Records from a dataset

+ + + + + + +

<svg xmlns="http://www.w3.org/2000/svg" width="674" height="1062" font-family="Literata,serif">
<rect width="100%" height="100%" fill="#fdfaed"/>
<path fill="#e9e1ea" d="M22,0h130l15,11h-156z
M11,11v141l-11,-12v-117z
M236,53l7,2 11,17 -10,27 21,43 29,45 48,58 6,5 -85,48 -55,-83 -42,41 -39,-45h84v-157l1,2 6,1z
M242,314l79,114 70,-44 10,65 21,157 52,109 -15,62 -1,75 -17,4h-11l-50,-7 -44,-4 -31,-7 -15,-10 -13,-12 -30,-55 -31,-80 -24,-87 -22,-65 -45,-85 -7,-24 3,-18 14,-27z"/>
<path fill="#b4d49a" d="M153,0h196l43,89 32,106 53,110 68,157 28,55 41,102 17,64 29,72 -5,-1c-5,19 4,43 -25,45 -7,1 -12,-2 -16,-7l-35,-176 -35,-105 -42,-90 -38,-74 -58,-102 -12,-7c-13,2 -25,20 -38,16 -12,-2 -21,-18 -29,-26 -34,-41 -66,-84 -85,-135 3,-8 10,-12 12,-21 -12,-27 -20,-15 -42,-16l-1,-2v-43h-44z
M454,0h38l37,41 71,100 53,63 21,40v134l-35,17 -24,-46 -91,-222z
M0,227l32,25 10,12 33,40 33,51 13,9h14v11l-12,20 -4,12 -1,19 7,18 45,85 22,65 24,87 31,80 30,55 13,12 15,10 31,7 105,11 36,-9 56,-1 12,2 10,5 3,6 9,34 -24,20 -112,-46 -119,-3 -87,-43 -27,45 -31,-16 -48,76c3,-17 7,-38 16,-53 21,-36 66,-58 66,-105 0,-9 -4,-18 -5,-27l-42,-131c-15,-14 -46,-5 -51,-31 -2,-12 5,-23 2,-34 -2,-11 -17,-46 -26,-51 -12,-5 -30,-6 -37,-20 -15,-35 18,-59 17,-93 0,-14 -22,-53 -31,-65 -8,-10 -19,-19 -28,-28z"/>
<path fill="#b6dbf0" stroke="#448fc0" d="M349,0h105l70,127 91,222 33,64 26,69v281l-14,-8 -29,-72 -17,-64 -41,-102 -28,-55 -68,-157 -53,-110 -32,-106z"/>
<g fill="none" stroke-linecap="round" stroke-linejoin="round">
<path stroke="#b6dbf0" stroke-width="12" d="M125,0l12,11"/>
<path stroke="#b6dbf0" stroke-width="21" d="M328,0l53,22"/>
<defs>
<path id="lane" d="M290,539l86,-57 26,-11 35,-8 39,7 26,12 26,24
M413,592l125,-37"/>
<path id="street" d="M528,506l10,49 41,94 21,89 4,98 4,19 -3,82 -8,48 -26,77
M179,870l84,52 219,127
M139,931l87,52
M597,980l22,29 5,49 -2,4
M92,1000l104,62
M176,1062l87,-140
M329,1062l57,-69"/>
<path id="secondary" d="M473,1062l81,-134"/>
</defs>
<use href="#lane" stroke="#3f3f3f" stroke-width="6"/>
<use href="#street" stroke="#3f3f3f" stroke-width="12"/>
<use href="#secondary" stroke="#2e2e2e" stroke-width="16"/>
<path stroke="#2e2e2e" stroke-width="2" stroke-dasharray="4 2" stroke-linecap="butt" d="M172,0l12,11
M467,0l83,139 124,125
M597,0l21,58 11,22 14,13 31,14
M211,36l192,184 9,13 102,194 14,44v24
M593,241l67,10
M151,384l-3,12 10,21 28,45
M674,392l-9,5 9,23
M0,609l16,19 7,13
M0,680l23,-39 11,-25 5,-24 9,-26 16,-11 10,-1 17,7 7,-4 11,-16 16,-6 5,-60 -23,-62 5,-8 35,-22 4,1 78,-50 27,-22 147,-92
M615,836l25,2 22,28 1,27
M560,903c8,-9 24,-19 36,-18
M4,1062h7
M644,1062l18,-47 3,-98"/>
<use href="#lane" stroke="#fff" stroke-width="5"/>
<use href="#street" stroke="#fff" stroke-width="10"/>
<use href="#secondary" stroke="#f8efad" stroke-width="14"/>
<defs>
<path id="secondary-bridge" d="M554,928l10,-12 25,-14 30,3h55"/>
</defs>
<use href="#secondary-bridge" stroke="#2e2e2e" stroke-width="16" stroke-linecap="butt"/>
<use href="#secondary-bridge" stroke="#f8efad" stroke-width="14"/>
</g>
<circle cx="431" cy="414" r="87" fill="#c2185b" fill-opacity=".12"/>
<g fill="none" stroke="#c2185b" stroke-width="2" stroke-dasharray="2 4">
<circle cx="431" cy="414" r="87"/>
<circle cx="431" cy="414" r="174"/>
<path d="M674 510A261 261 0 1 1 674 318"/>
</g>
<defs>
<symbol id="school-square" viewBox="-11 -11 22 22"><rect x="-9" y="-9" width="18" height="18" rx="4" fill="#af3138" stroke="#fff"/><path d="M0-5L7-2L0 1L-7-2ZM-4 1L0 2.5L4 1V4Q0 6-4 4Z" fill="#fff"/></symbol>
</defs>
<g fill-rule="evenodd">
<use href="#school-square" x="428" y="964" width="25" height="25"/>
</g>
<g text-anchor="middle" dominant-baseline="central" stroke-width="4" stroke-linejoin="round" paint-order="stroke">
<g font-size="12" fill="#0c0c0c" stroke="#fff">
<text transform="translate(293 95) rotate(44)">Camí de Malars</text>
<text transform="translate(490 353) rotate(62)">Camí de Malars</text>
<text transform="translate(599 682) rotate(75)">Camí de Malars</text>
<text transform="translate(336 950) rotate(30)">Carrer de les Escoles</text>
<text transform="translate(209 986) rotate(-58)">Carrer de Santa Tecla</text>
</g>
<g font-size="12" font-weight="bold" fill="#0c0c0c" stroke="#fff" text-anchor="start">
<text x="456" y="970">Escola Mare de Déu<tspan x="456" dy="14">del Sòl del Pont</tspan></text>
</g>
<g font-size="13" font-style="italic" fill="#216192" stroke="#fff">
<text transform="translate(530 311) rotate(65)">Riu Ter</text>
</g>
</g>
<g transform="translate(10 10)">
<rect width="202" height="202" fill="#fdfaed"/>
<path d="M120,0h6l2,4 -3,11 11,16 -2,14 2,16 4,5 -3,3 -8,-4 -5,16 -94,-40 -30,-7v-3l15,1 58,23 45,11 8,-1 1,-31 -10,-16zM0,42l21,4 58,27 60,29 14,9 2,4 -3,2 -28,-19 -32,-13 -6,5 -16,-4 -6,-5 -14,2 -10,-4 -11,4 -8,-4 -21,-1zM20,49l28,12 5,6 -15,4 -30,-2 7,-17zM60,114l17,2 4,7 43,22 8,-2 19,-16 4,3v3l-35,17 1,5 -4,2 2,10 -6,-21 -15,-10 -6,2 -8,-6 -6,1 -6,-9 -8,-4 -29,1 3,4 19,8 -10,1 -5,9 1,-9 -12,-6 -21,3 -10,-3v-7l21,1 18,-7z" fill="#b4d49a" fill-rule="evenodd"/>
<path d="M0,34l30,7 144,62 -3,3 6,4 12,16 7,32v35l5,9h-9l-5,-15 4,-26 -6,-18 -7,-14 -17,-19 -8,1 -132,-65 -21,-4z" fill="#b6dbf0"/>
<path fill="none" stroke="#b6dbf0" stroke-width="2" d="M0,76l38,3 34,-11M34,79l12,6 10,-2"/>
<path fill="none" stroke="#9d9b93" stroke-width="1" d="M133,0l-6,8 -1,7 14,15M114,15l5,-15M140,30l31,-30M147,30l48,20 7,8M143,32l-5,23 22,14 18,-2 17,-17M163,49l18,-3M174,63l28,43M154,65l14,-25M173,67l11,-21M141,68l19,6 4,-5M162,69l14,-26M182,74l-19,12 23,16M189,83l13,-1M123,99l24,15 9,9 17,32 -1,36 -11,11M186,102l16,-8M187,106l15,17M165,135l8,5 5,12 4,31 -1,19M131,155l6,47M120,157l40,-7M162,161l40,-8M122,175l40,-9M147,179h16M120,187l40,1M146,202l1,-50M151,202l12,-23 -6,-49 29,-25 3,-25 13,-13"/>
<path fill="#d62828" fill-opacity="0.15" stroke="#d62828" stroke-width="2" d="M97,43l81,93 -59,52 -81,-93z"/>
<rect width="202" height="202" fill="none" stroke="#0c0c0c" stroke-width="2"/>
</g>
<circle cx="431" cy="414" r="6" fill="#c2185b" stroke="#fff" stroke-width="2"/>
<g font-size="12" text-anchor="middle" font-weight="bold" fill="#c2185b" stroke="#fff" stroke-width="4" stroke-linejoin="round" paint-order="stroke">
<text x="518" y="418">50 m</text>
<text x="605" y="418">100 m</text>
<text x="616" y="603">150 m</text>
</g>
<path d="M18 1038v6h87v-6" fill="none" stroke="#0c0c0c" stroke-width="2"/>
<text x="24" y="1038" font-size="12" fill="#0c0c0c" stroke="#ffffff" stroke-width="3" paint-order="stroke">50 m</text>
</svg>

+ + + + + + +

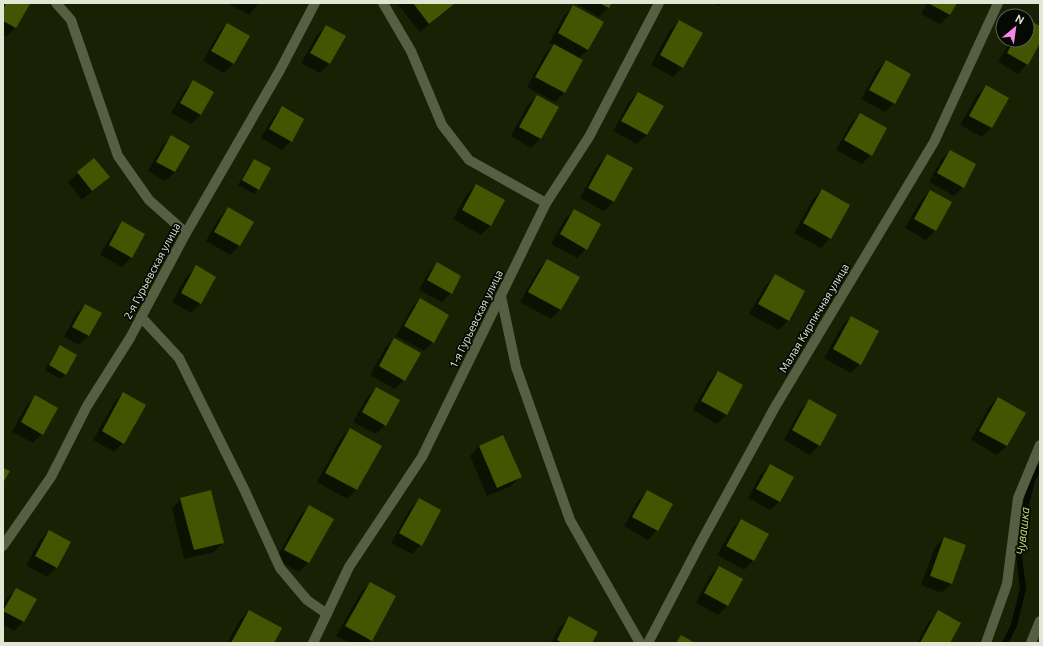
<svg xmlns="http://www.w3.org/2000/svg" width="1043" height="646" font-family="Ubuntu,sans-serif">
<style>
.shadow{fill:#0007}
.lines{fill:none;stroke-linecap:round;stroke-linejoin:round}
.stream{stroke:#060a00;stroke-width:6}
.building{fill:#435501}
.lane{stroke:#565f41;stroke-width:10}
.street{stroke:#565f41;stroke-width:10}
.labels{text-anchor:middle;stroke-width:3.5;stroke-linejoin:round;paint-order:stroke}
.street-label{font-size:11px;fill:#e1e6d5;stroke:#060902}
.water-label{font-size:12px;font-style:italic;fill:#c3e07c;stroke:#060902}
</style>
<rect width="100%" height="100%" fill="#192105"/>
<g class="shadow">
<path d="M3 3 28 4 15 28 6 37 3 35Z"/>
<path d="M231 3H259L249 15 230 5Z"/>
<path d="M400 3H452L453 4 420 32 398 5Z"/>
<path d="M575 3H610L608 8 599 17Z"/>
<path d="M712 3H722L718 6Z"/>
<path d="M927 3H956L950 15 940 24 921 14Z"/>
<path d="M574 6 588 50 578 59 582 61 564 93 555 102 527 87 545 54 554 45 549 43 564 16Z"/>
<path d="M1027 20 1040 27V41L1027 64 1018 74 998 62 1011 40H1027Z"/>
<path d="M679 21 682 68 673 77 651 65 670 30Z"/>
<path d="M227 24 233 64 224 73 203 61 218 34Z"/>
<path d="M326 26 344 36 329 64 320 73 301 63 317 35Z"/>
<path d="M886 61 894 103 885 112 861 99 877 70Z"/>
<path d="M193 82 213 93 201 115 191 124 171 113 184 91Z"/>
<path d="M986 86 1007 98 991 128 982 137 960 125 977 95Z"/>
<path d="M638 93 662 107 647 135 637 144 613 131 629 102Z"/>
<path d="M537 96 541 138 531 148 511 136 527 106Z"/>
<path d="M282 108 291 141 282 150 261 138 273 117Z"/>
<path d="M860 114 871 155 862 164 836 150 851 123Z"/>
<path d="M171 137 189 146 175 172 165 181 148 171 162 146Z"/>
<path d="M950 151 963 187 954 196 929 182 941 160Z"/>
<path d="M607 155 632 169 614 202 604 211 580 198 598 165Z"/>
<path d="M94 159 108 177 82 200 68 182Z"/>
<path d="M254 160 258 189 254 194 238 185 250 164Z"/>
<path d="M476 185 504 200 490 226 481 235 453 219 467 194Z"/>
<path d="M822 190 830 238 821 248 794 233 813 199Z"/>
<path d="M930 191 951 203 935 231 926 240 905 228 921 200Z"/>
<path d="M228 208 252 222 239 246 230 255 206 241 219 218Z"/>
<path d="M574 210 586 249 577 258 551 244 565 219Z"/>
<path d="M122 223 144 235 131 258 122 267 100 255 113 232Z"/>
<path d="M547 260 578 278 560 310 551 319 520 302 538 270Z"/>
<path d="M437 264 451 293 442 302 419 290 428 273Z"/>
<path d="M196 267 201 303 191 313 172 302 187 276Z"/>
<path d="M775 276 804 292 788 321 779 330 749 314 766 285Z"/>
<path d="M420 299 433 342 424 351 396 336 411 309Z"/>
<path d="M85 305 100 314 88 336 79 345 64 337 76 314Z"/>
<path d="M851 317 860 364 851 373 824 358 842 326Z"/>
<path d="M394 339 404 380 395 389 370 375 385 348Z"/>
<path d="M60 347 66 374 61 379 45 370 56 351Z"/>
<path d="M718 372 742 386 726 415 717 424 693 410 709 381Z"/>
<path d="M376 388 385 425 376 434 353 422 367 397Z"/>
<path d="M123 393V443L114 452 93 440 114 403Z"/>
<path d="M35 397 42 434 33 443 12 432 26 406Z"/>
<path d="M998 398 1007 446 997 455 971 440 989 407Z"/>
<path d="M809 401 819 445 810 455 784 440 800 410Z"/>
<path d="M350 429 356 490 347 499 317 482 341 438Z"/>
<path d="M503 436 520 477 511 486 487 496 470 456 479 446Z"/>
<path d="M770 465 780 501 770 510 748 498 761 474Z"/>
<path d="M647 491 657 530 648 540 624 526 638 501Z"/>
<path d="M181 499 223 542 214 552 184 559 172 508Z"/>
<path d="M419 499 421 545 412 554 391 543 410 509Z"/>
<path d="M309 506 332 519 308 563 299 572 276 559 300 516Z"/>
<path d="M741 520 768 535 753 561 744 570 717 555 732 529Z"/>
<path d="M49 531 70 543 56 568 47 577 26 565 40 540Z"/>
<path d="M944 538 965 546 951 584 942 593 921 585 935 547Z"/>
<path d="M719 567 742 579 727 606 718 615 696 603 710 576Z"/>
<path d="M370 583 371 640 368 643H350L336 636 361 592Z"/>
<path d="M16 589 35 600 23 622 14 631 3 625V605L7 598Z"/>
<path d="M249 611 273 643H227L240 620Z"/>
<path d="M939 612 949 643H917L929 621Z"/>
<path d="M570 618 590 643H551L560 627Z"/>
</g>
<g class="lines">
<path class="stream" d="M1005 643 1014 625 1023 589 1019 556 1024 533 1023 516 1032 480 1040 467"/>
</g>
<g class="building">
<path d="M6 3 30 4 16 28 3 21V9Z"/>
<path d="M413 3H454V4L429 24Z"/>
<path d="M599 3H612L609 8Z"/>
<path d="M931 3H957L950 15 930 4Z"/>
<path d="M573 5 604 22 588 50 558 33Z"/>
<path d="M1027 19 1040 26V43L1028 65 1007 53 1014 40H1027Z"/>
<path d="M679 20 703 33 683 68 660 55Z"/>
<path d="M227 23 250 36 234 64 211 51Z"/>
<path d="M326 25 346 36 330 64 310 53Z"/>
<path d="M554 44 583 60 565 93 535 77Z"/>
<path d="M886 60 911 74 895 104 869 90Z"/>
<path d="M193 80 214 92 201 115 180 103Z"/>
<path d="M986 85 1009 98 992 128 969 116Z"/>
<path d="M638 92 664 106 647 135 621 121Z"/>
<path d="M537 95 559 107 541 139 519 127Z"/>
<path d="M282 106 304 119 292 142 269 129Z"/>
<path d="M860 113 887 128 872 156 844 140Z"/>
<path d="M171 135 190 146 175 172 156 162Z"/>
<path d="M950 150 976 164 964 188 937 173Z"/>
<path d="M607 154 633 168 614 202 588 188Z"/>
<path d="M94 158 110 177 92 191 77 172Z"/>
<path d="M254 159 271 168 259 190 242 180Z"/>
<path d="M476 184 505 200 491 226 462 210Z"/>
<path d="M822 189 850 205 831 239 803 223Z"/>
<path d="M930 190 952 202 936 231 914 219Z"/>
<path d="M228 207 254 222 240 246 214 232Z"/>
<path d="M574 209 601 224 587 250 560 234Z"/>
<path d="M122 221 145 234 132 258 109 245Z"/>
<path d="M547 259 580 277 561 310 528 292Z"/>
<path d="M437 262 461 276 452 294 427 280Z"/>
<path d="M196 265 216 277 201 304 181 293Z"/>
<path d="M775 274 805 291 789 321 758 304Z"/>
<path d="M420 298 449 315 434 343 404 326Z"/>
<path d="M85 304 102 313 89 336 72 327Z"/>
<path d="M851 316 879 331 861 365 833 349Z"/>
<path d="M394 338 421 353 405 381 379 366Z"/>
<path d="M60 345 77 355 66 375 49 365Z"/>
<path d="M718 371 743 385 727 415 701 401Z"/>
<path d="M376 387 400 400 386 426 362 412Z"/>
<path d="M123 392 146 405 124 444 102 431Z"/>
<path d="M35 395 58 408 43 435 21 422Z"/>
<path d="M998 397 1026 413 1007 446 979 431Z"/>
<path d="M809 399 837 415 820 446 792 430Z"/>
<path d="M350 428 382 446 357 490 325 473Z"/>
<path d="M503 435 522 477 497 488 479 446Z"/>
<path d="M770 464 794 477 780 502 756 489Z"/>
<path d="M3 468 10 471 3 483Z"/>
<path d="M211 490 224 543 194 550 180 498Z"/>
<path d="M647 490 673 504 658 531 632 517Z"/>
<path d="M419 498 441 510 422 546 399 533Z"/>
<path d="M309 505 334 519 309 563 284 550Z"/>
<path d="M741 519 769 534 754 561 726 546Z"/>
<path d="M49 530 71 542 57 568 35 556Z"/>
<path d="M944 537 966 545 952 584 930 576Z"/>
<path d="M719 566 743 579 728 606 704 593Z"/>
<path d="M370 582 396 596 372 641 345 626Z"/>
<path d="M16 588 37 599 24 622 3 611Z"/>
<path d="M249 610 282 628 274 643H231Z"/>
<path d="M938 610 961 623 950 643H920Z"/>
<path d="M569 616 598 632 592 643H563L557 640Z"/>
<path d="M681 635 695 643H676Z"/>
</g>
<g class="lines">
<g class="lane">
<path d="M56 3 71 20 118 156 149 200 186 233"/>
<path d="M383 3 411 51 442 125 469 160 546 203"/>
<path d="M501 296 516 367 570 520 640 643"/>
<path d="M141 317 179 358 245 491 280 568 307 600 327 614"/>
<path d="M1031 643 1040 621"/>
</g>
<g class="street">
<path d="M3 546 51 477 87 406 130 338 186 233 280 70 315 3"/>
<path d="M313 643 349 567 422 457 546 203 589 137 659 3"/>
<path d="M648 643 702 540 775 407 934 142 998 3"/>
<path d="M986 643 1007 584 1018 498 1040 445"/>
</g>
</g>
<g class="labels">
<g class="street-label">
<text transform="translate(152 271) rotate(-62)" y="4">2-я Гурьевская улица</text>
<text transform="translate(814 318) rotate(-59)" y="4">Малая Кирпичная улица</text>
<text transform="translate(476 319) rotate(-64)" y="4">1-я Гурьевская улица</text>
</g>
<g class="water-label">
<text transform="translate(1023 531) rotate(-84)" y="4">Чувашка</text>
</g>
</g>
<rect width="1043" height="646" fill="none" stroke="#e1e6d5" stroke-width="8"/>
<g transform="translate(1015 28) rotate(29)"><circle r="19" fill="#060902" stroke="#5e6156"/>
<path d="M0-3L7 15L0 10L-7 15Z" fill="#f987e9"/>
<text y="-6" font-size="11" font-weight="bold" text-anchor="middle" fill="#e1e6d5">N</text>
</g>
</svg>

+ + + + + + +

Of the lines above, output exactly those from the line bearing "M139,931l87,52" through the line bearing "M674,392l-9,5 9,23", inclusive.

- _Result for this exercise_
M139,931l87,52
M597,980l22,29 5,49 -2,4
M92,1000l104,62
M176,1062l87,-140
M329,1062l57,-69"/>
<path id="secondary" d="M473,1062l81,-134"/>
</defs>
<use href="#lane" stroke="#3f3f3f" stroke-width="6"/>
<use href="#street" stroke="#3f3f3f" stroke-width="12"/>
<use href="#secondary" stroke="#2e2e2e" stroke-width="16"/>
<path stroke="#2e2e2e" stroke-width="2" stroke-dasharray="4 2" stroke-linecap="butt" d="M172,0l12,11
M467,0l83,139 124,125
M597,0l21,58 11,22 14,13 31,14
M211,36l192,184 9,13 102,194 14,44v24
M593,241l67,10
M151,384l-3,12 10,21 28,45
M674,392l-9,5 9,23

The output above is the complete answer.